Statistically significant predictors displayed in bold.

https://doi.org/10.1371/journal.pone.0285202.t002

Exploratory analyses.

The multiple regression analysis with diffIPD as the dependent variable did not result in a statistically significant model, F(4, 204) = 0.905, p = .462. The full output is reported in S2 Table.

To better understand this null result we ran a post hoc Bayesian multiple linear regression in JASP. We used the default JZS prior distribution (r scale of 0.354) for coefficients, and a uniform model prior which characterises all possible models as equally likely. The null model (containing only the intercept) was found to be the most probable given the data, with P(model|data) = .381. The second most probable model contained only COVID-context awareness as a predictor, with P(model|data) = .204. However, the Bayes factor for this model suggested that the observed data were 1.87 times more likely under the null model (BF10 = 0.535). For all other models, P(model|data) < .1, and the observed data were at least 6.3 times more likely under the null model in each case (i.e., BF10 ≤ 0.159).

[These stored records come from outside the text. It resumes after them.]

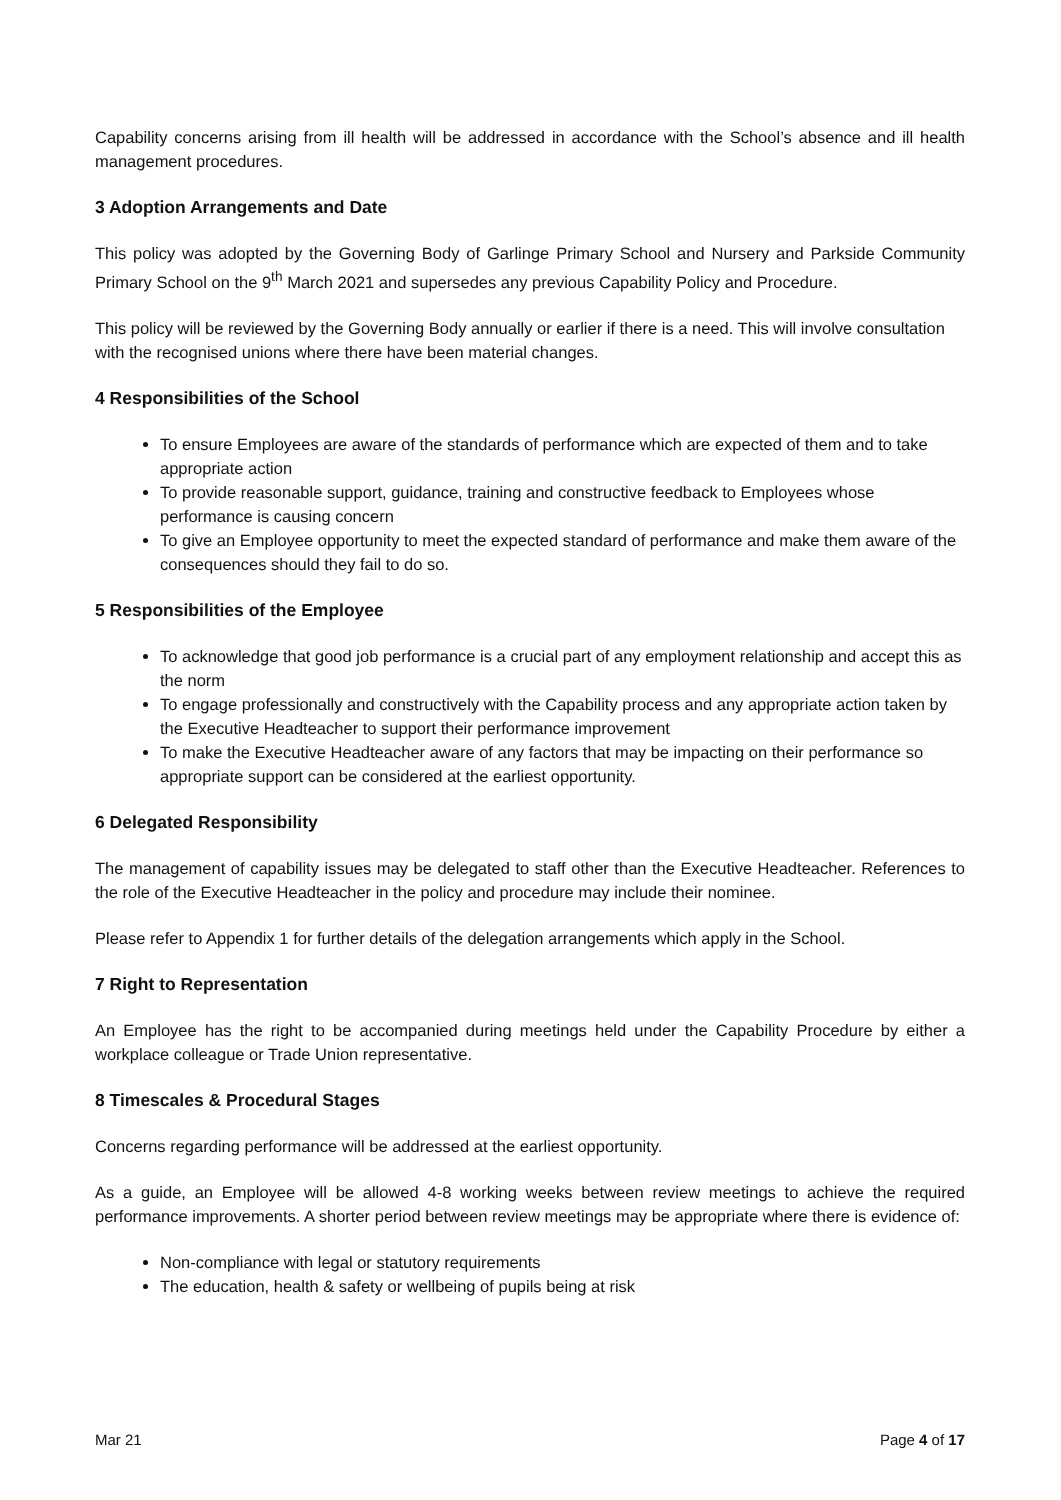Capability concerns arising from ill health will be addressed in accordance with the School’s absence and ill health management procedures.
3 Adoption Arrangements and Date
This policy was adopted by the Governing Body of Garlinge Primary School and Nursery and Parkside Community Primary School on the 9<sup>th</sup> March 2021 and supersedes any previous Capability Policy and Procedure.
This policy will be reviewed by the Governing Body annually or earlier if there is a need. This will involve consultation with the recognised unions where there have been material changes.
4 Responsibilities of the School
To ensure Employees are aware of the standards of performance which are expected of them and to take appropriate action
To provide reasonable support, guidance, training and constructive feedback to Employees whose performance is causing concern
To give an Employee opportunity to meet the expected standard of performance and make them aware of the consequences should they fail to do so.
5 Responsibilities of the Employee
To acknowledge that good job performance is a crucial part of any employment relationship and accept this as the norm
To engage professionally and constructively with the Capability process and any appropriate action taken by the Executive Headteacher to support their performance improvement
To make the Executive Headteacher aware of any factors that may be impacting on their performance so appropriate support can be considered at the earliest opportunity.
6 Delegated Responsibility
The management of capability issues may be delegated to staff other than the Executive Headteacher. References to the role of the Executive Headteacher in the policy and procedure may include their nominee.
Please refer to Appendix 1 for further details of the delegation arrangements which apply in the School.
7 Right to Representation
An Employee has the right to be accompanied during meetings held under the Capability Procedure by either a workplace colleague or Trade Union representative.
8 Timescales & Procedural Stages
Concerns regarding performance will be addressed at the earliest opportunity.
As a guide, an Employee will be allowed 4-8 working weeks between review meetings to achieve the required performance improvements. A shorter period between review meetings may be appropriate where there is evidence of:
Non-compliance with legal or statutory requirements
The education, health & safety or wellbeing of pupils being at risk
Mar 21 Page 4 of 17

The mean IPD difference between joint and parallel action, computed separately for each scenario, showed that differences across scenarios ranged from 0 to 0.35 m (Storm Damage: 0.347 m, Exercise Class: -0.000276 m, Office Work: 0.301 m, Cafeteria: 0.0827 m, Event Preparation: 0.219 m). The mean differences for all scenarios were found to be significantly different from zero, as indicated by one sample Wilcoxon signed-rank tests (p ≤ .00126), except for Exercise Class (p = .925).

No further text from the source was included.